1 - (nrow(us_no_stopwords)/nrow(us_unnested))
## [1] 0.5845526
This indicates that only about 41% of words in these works is important for analysis.
us_no_stopwords %>%
count(word, sort = TRUE)
## # A tibble: 50,966 x 2
## word n
## <chr> <int>
## 1 time 1853
## 2 people 1322
## 3 im 1319
## 4 day 1197
## 5 love 1055
## 6 dont 981
## 7 home 743
## 8 life 671
## 9 school 613
## 10 week 607
## # ... with 50,956 more rows
I select only words that were used more than 500 times.
us_no_stopwords %>%
count(word, sort = TRUE) %>%
filter(n > 500) %>%
mutate(word = reorder(word, n)) %>%
ggplot(aes(word, n)) +
geom_col() +
xlab(NULL) +
coord_flip()
us_ranked_top_10 <- us_no_stopwords %>%
group_by(source) %>%
count(word, sort=TRUE) %>%
arrange(source, -n) %>%
top_n(10)
## Selecting by n
us_ranked_top_10[1:10, ]
## # A tibble: 10 x 3
## # Groups: source [1]
## source word n
## <fctr> <chr> <int>
## 1 us_blogs time 1018
## 2 us_blogs people 639
## 3 us_blogs day 539
## 4 us_blogs love 516
## 5 us_blogs im 478
## 6 us_blogs life 403
## 7 us_blogs world 325
## 8 us_blogs dont 317
## 9 us_blogs god 308
## 10 us_blogs don 305
us_ranked_top_10[11:20, ]
## # A tibble: 10 x 3
## # Groups: source [1]
## source word n
## <fctr> <chr> <int>
## 1 us_news time 514
## 2 us_news people 485
## 3 us_news percent 370
## 4 us_news school 351
## 5 us_news city 346
## 6 us_news home 332
## 7 us_news million 325
## 8 us_news game 298
## 9 us_news county 293
## 10 us_news day 284
us_ranked_top_10[21:30, ]
## # A tibble: 10 x 3
## # Groups: source [1]
## source word n
## <fctr> <chr> <int>
## 1 us_twitter im 644
## 2 us_twitter love 435
## 3 us_twitter dont 386
## 4 us_twitter day 374
## 5 us_twitter time 321
## 6 us_twitter lol 260
## 7 us_twitter follow 225
## 8 us_twitter happy 207
## 9 us_twitter people 198
## 10 us_twitter tonight 194
Note that the words ‘time’, ‘day’, and ‘people’ are in the top ten of each dataset.

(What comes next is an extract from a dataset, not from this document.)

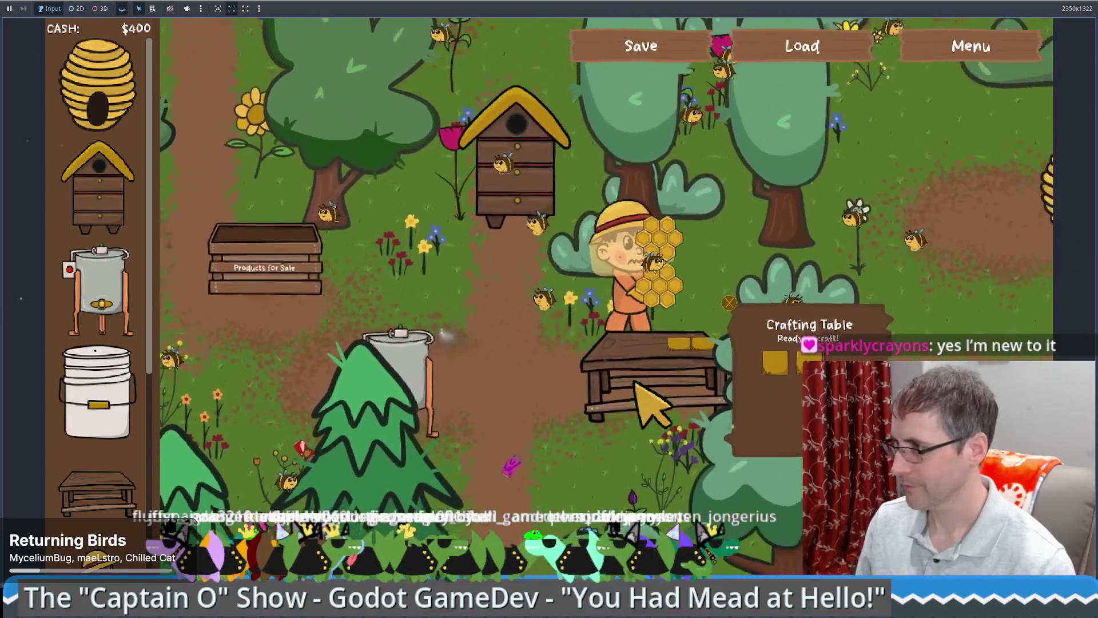
key("d")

We can use spread() and gather() from tidyr package to reshape our dataframe so that it is just what we need for plotting and comparing the three sources of data.
us_ranked_complete <- us_no_stopwords %>%
group_by(source) %>%
count(word, sort=TRUE)
head(us_ranked_complete)
## # A tibble: 6 x 3
## # Groups: source [3]
## source word n
## <fctr> <chr> <int>
## 1 us_blogs time 1018
## 2 us_twitter im 644
## 3 us_blogs people 639
## 4 us_blogs day 539
## 5 us_blogs love 516
## 6 us_news time 514
I am going to consider the us_news source as having the most formal use of English. In this next part we’ll see how close blogs and tweets are to formal English. Note how I leave the us_news proportion column while gathering blogs and tweets into a single column.

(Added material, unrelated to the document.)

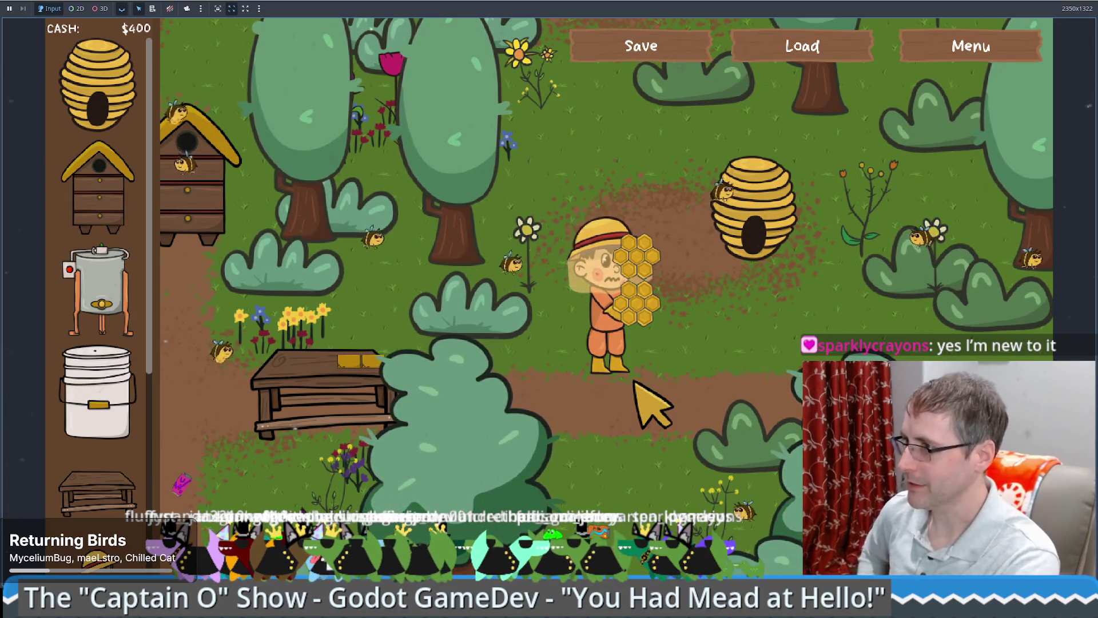
key("F11")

us_gathered <- us_ranked_complete %>%
mutate(proportion = n / sum(n)) %>% # Calculate the proportion
select(-n) %>% # remove the count
spread(source, proportion) %>% # Spread out so I can select the base work (us_news)
select(word, us_news, everything()) %>% # Re-order to put us_news in 2nd column
gather(source, proportion, us_blogs:us_twitter) # Gather so that the proportion of Bronte and Wells can be compared to us_news.
head(us_gathered)
## # A tibble: 6 x 4
## word us_news source proportion
## <chr> <dbl> <chr> <dbl>
## 1 à NA us_blogs 2.580212e-05
## 2 â 6.491567e-06 us_blogs NA
## 3 aa 1.947470e-05 us_blogs 4.515372e-05
## 4 aaa 3.894940e-05 us_blogs NA
## 5 aaaa 6.491567e-06 us_blogs NA
## 6 aaaaaand NA us_blogs 6.450531e-06
There’s a lot going on here but this is the format you want for the next chart.
This plot compares words used in us_news with words in us_blogs & us_twitter. The words that are further away from the correlation line are more unique to the particular datasource than us_news. For instance, the word ‘blog’ occurs more frequently in us_blogs than in us_news. The word ‘twitter’ appears more frequently in the us_twitter data than in us_news.
I like this plot because you can compare uniqueness in one datasource against others.
ggplot(us_gathered, aes(x = proportion, y = us_news, color = abs(us_news - proportion))) +
geom_abline(color = "gray40", lty = 2) +
geom_jitter(alpha = 0.1, size = 2.5, width = 0.3, height = 0.3) +
geom_text(aes(label = word), check_overlap = TRUE, vjust = 1.5) +
scale_x_log10(labels = percent_format()) +
scale_y_log10(labels = percent_format()) +
scale_color_gradient(limits = c(0, 0.001), low = "darkslategray4", high = "gray75") +
facet_wrap(~source, ncol = 2) +
theme(legend.position="none") +
labs(y = "us_news", x = NULL)
## Warning: Removed 79272 rows containing missing values (geom_point).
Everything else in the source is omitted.